***** RECORD SET
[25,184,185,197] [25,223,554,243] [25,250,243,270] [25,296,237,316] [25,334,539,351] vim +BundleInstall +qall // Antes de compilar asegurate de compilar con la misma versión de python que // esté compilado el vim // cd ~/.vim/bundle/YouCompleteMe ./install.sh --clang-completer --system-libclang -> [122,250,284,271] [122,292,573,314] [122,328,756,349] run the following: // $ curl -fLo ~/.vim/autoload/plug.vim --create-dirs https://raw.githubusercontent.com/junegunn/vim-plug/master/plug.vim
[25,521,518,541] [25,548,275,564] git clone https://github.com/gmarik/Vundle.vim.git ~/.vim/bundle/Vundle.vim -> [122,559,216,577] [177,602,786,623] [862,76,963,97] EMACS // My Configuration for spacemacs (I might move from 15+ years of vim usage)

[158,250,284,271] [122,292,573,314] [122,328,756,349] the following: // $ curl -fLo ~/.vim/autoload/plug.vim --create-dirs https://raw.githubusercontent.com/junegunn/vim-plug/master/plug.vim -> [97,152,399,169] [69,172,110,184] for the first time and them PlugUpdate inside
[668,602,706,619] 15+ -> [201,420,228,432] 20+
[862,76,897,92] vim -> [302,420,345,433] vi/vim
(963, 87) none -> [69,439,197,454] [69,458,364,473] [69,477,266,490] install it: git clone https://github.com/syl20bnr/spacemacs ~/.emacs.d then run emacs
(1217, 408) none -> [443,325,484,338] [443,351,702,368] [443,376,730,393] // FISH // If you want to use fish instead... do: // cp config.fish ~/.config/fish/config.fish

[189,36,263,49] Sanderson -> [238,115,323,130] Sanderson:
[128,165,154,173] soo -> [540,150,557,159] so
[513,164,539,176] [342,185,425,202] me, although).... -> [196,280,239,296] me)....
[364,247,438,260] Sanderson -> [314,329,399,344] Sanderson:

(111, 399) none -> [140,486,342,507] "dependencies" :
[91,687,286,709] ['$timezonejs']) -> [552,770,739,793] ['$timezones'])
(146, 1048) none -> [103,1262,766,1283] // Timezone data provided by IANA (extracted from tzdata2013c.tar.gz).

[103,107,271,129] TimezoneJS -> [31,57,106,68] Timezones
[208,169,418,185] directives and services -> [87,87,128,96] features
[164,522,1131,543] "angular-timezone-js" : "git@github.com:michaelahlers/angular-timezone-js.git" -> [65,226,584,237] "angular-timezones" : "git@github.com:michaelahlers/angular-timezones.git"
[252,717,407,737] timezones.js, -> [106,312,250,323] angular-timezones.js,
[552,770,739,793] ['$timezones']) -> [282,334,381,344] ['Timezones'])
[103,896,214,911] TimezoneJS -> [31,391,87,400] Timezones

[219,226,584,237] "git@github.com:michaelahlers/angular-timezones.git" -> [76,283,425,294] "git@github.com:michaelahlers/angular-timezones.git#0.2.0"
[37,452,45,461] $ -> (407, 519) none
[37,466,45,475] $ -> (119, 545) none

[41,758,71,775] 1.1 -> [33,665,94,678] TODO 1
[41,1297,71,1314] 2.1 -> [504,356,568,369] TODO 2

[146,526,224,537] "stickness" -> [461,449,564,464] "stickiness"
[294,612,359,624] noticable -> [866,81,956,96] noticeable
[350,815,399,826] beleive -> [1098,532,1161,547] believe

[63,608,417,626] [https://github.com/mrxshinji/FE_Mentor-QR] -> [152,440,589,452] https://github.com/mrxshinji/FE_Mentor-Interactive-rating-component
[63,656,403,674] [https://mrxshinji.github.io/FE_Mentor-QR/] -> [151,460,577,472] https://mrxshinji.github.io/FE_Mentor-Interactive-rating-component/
**********
**EXERCISE OBJECTIVE**
From the first line of the listing above to the line that contains "[862,76,897,92] vim ->", inclusive, restate every line word for word. Nothing else belongs in the answer.

**ANSWER FOR THIS EXERCISE**
[25,184,185,197] [25,223,554,243] [25,250,243,270] [25,296,237,316] [25,334,539,351] vim +BundleInstall +qall // Antes de compilar asegurate de compilar con la misma versión de python que // esté compilado el vim // cd ~/.vim/bundle/YouCompleteMe ./install.sh --clang-completer --system-libclang -> [122,250,284,271] [122,292,573,314] [122,328,756,349] run the following: // $ curl -fLo ~/.vim/autoload/plug.vim --create-dirs https://raw.githubusercontent.com/junegunn/vim-plug/master/plug.vim
[25,521,518,541] [25,548,275,564] git clone https://github.com/gmarik/Vundle.vim.git ~/.vim/bundle/Vundle.vim -> [122,559,216,577] [177,602,786,623] [862,76,963,97] EMACS // My Configuration for spacemacs (I might move from 15+ years of vim usage)

[158,250,284,271] [122,292,573,314] [122,328,756,349] the following: // $ curl -fLo ~/.vim/autoload/plug.vim --create-dirs https://raw.githubusercontent.com/junegunn/vim-plug/master/plug.vim -> [97,152,399,169] [69,172,110,184] for the first time and them PlugUpdate inside
[668,602,706,619] 15+ -> [201,420,228,432] 20+
[862,76,897,92] vim -> [302,420,345,433] vi/vim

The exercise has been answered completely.